In the ongoing efforts to satisfy the appetite of U.S. buyers for SUVs and crossovers, Land Rover is introducing the convertible Evoque. Land Rover has released plenty of photos of the vehicle already, and it is far more handsome than the first convertible crossover, the ill-fated Nissan Murano CrossCabriolet. It isn’t likely to sell in high volumes, but it’s interesting when automakers pull the roof off anything other than a sedan or convertible. Often, however, interesting does not translate to a commercial success.

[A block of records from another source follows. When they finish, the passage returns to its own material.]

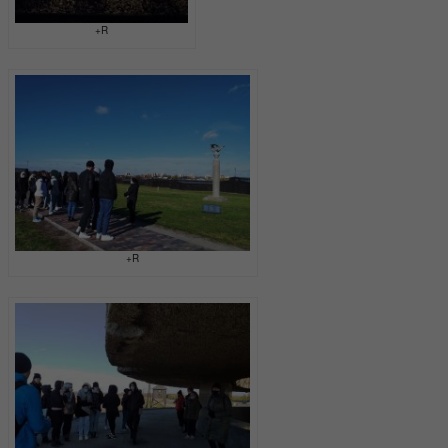
+R
+R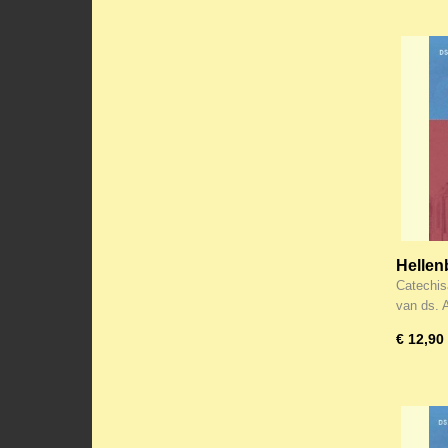
Hellen
Goddel
Catechis
herzie
van ds.
€ 12,90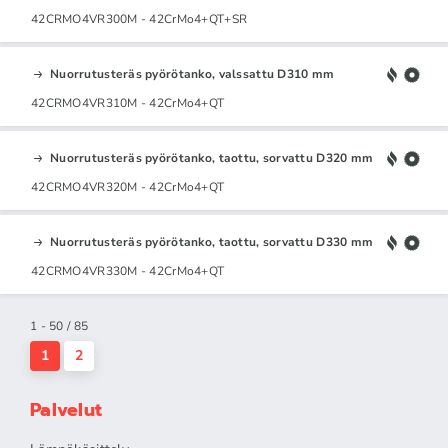
42CRMO4VR300M - 42CrMo4+QT+SR
Nuorrutusteräs pyörötanko, valssattu D310 mm
42CRMO4VR310M - 42CrMo4+QT
Nuorrutusteräs pyörötanko, taottu, sorvattu D320 mm
42CRMO4VR320M - 42CrMo4+QT
Nuorrutusteräs pyörötanko, taottu, sorvattu D330 mm
42CRMO4VR330M - 42CrMo4+QT
1 - 50 / 85
1
2
Palvelut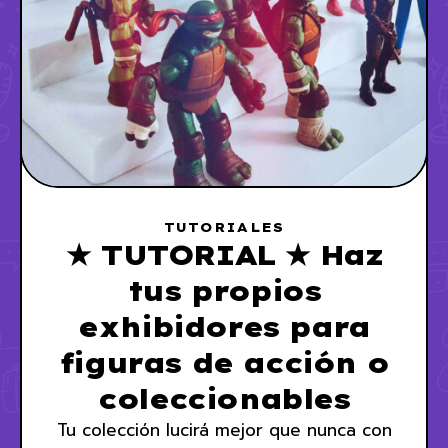
TUTORIALES
★ TUTORIAL ★ Haz
tus propios
exhibidores para
figuras de acción o
coleccionables
Tu colección lucirá mejor que nunca con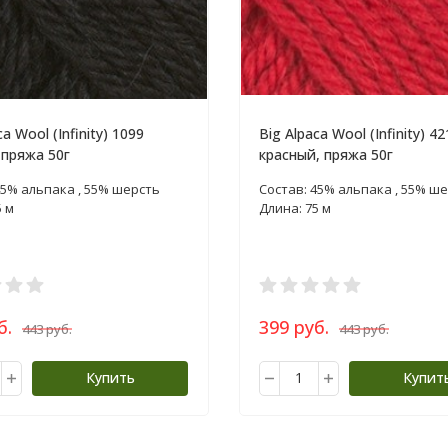
ca Wool (Infinity) 1099
Big Alpaca Wool (Infinity) 42
 пряжа 50г
красный, пряжа 50г
45% альпака , 55% шерсть
Состав: 45% альпака , 55% ш
5 м
Длина: 75 м
б.
399 руб.
443 руб.
443 руб.
Купить
Купит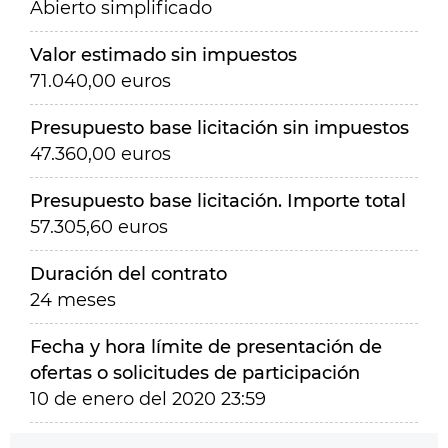
Abierto simplificado
Valor estimado sin impuestos
71.040,00 euros
Presupuesto base licitación sin impuestos
47.360,00 euros
Presupuesto base licitación. Importe total
57.305,60 euros
Duración del contrato
24 meses
Fecha y hora límite de presentación de
ofertas o solicitudes de participación
10 de enero del 2020 23:59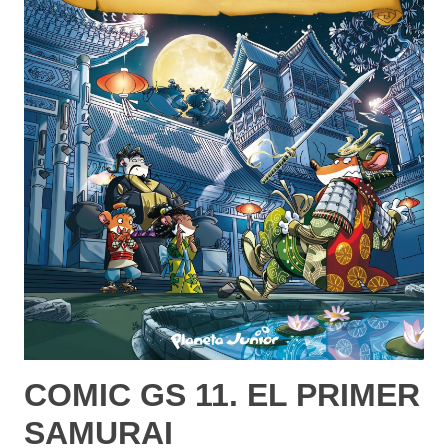
El Diario de Gero 1. ¡No Faltes al Cole!
STILTON, GERÓNIMO
14,95€
PVP.
Consulta disponibilidad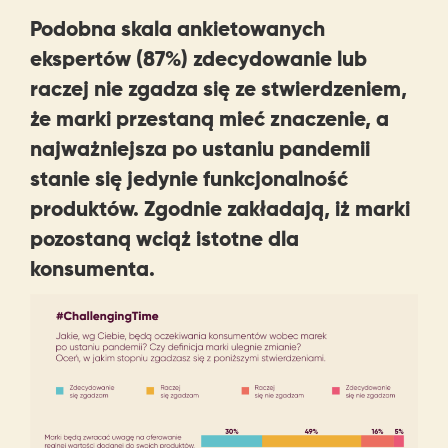
Podobna skala ankietowanych
ekspertów (87%) zdecydowanie lub
raczej nie zgadza się ze stwierdzeniem,
że marki przestaną mieć znaczenie, a
najważniejsza po ustaniu pandemii
stanie się jedynie funkcjonalność
produktów. Zgodnie zakładają, iż marki
pozostaną wciąż istotne dla
konsumenta.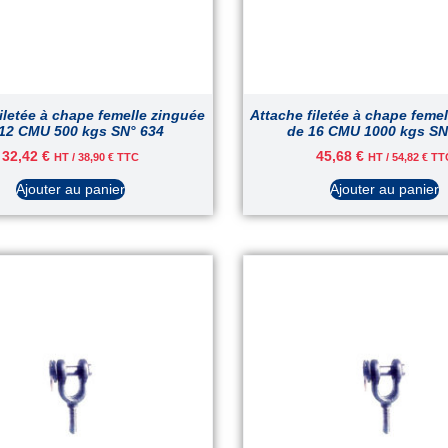
iletée à chape femelle zinguée
Attache filetée à chape feme
12 CMU 500 kgs SN° 634
de 16 CMU 1000 kgs SN
32,42
€
45,68
€
HT /
38,90
€
TTC
HT /
54,82
€
TT
Ajouter au panier
Ajouter au panier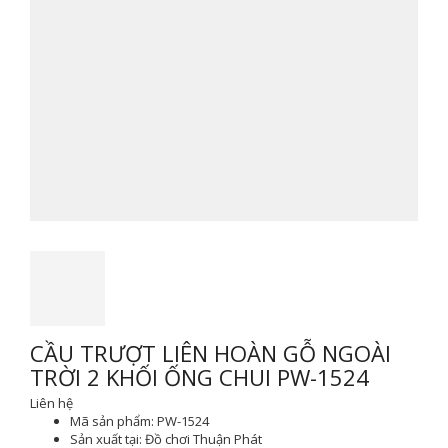
CẦU TRƯỢT LIÊN HOÀN GỖ NGOÀI
TRỜI 2 KHỐI ỐNG CHUI PW-1524
Liên hệ
Mã sản phẩm:
PW-1524
Sản xuất tại:
Đồ chơi Thuận Phát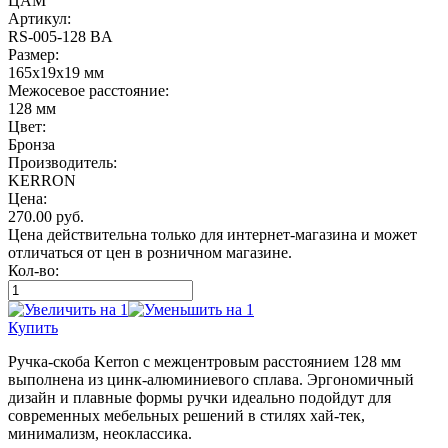
ЦАМ
Артикул:
RS-005-128 BA
Размер:
165х19х19 мм
Межосевое расстояние:
128 мм
Цвет:
Бронза
Производитель:
KERRON
Цена:
270.00
руб.
Цена действительна только для интернет-магазина и может
отличаться от цен в розничном магазине.
Кол-во:
Купить
Ручка-скоба Kerron с межцентровым расстоянием 128 мм
выполнена из цинк-алюминиевого сплава. Эргономичный
дизайн и плавные формы ручки идеально подойдут для
современных мебельных решений в стилях хай-тек,
минимализм, неоклассика.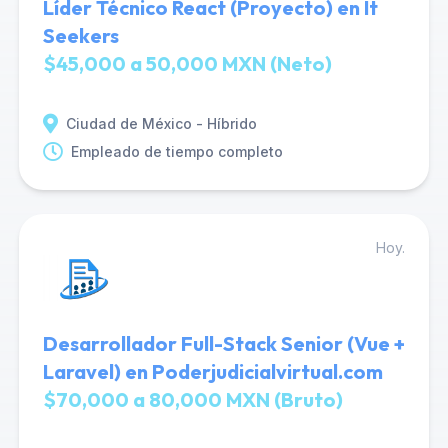
Líder Técnico React (Proyecto) en It
Seekers
$45,000 a 50,000 MXN (Neto)
Ciudad de México - Híbrido
Empleado de tiempo completo
Hoy.
Desarrollador Full-Stack Senior (Vue +
Laravel) en Poderjudicialvirtual.com
$70,000 a 80,000 MXN (Bruto)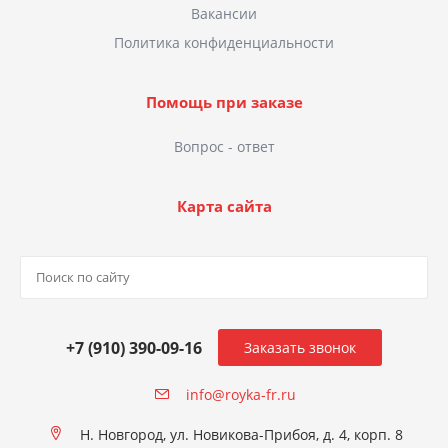
Вакансии
Политика конфиденциальности
Помощь при заказе
Вопрос - ответ
Карта сайта
+7 (910) 390-09-16
Заказать звонок
info@royka-fr.ru
Н. Новгород, ул. Новикова-Прибоя, д. 4, корп. 8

It is not clear that the appetite for SUVs includes having the open-air experience, though the Evoque is promising.
FCA’s Alfa Romeo and Fiat brands will have two of the most interesting stories unfolding at the L.A. show. In volume terms, neither car will have a significant impact on the U.S. market, but the introductions from the two Italian brands need to have impact on American perceptions of the brands. Fiat will reveal its modern 124 Spider; and the Alfa Romeo Giulia also gets its U.S. introduction. FCA is keeping the details of the 124 largely under wraps until the show, but we do know that the Mazda Miata-based convertible is expected to use Fiat powertrains.

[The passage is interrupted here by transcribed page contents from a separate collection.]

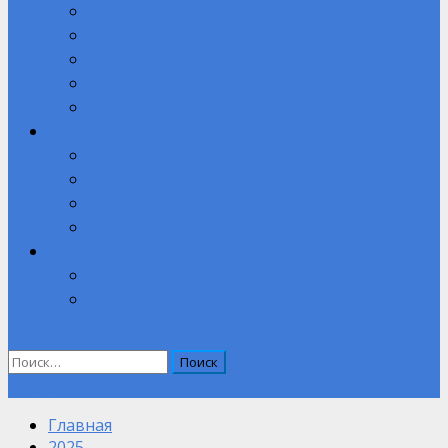
Готов к труду и обороне
Молодежь за ЗОЖ
Служба содействия трудоустройству выпускников
Противодействие коррупции
Полезные ссылки
Абитуриенту
Вступительные испытания при приеме на обучение.
Целевое обучение
Компетенции
Прием на обучение на 2026-2027 учебный год
Контакты
Обратная связь
ВНУТРЕННИЙ КОНТРОЛЬ ОЦЕНКИ КАЧЕСТВА
ОБРАЗОВАНИЯ
Найти:
Объявление
Главная
2025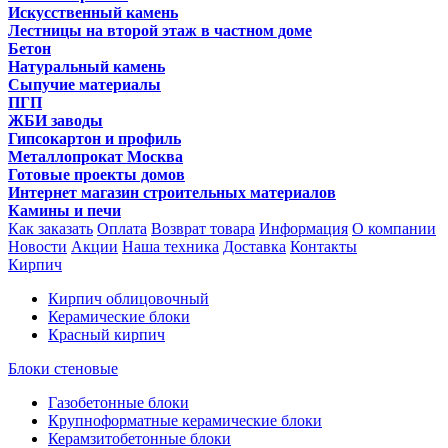
Искусственный камень
Лестницы на второй этаж в частном доме
Бетон
Натуральный камень
Сыпучие материалы
ПГП
ЖБИ заводы
Гипсокартон и профиль
Металлопрокат Москва
Готовые проекты домов
Интернет магазин строительных материалов
Камины и печи
Как заказать
Оплата
Возврат товара
Информация
О компании
Новости
Акции
Наша техника
Доставка
Контакты
Кирпич
Кирпич облицовочный
Керамические блоки
Красный кирпич
Блоки стеновые
Газобетонные блоки
Крупноформатные керамические блоки
Керамзитобетонные блоки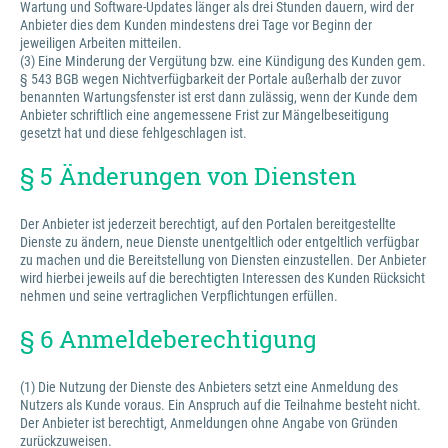
Wartung und Software-Updates länger als drei Stunden dauern, wird der
Anbieter dies dem Kunden mindestens drei Tage vor Beginn der
jeweiligen Arbeiten mitteilen.
(3) Eine Minderung der Vergütung bzw. eine Kündigung des Kunden gem.
§ 543 BGB wegen Nichtverfügbarkeit der Portale außerhalb der zuvor
benannten Wartungsfenster ist erst dann zulässig, wenn der Kunde dem
Anbieter schriftlich eine angemessene Frist zur Mängelbeseitigung
gesetzt hat und diese fehlgeschlagen ist.
§ 5 Änderungen von Diensten
Der Anbieter ist jederzeit berechtigt, auf den Portalen bereitgestellte
Dienste zu ändern, neue Dienste unentgeltlich oder entgeltlich verfügbar
zu machen und die Bereitstellung von Diensten einzustellen. Der Anbieter
wird hierbei jeweils auf die berechtigten Interessen des Kunden Rücksicht
nehmen und seine vertraglichen Verpflichtungen erfüllen.
§ 6 Anmeldeberechtigung
(1) Die Nutzung der Dienste des Anbieters setzt eine Anmeldung des
Nutzers als Kunde voraus. Ein Anspruch auf die Teilnahme besteht nicht.
Der Anbieter ist berechtigt, Anmeldungen ohne Angabe von Gründen
zurückzuweisen.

With a sales forecast from IHS Automotive of about 6,000 units per year, the Spider’s job at Fiat will be to help elevate the brand image of Fiat in the US, where the brand has struggled to grow volume. The Giulia is designed to compete in the compact premium segment along with the BMW 3-Series. The platform under the Giulia is expected to eventually see wider use in the FCA stables, increasing its importance to the company’s overall strategy. Alfa Romeo needs a home run with that vehicle, as much from an image perspective as volume. I had the chance to check out the Giulia at the Frankfurt auto show in September, and it succeeds in delivering an emotional, beautiful car.

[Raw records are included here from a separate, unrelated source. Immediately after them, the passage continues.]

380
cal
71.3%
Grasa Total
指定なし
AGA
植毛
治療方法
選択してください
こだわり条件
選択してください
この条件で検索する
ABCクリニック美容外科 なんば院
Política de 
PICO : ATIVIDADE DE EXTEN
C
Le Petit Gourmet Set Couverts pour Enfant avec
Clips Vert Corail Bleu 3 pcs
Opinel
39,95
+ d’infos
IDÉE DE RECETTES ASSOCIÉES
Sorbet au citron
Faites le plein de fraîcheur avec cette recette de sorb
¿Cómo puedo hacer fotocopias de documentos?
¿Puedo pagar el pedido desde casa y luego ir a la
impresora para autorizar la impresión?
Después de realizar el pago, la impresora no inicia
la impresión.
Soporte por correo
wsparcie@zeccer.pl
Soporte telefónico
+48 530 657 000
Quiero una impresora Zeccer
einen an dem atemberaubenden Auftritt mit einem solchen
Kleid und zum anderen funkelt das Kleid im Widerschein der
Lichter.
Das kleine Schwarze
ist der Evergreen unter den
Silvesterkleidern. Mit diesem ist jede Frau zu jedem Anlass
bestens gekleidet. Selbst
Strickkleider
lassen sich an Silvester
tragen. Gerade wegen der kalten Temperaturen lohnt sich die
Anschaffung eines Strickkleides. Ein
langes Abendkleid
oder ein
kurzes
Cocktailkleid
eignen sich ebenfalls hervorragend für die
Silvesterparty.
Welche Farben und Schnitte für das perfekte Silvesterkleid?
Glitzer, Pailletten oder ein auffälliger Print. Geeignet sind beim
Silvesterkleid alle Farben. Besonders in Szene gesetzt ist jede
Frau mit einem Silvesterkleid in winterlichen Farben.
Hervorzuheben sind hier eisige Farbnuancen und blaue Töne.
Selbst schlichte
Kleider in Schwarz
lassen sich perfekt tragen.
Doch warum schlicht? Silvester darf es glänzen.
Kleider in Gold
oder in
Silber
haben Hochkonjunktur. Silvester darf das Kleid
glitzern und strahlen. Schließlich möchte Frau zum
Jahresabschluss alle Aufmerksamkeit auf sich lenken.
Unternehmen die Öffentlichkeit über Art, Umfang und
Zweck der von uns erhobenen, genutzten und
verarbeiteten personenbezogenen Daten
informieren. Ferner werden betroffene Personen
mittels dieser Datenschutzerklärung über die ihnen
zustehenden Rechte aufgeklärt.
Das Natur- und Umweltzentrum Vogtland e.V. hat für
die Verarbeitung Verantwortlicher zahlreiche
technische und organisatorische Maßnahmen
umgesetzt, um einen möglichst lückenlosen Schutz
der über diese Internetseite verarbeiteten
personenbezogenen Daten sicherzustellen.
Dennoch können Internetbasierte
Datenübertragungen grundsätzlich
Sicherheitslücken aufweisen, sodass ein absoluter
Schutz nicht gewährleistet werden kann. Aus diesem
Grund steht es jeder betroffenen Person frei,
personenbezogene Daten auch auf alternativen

The Cadillac XT5, which took a bow at the Dubai International Motor Show last week, makes its next stop at the Los Angeles Auto Show. The XT5 will replace the SRX, which has been a strong seller for Cadillac, and needs to support the brand’s continued efforts to top-tier luxury status. The new SUV is longer and wider, and will bring in advanced technology being rolled out on the CT6 sedan. XT5 is larger than the outgoing SRX, but Cadillac has applied light-weighting technology and structures to lower the vehicle’s weight, all in the name of improving fuel efficiency. Along with Cadillac, Jaguar and Infiniti will make the L.A. show home to US introductions of its upcoming SUVs, the F-Pace and QX30, respectively; both vehicles took global introductions at international auto shows. This will be Jaguar’s first SUV, begging the question as to whether it is competing with its corporate sibling, Land Rover, and its full range of SUVs. The QX30 gives Infiniti an entry into the luxury subcompact SUV segment, and shares a platform with Mercedes-Benz products.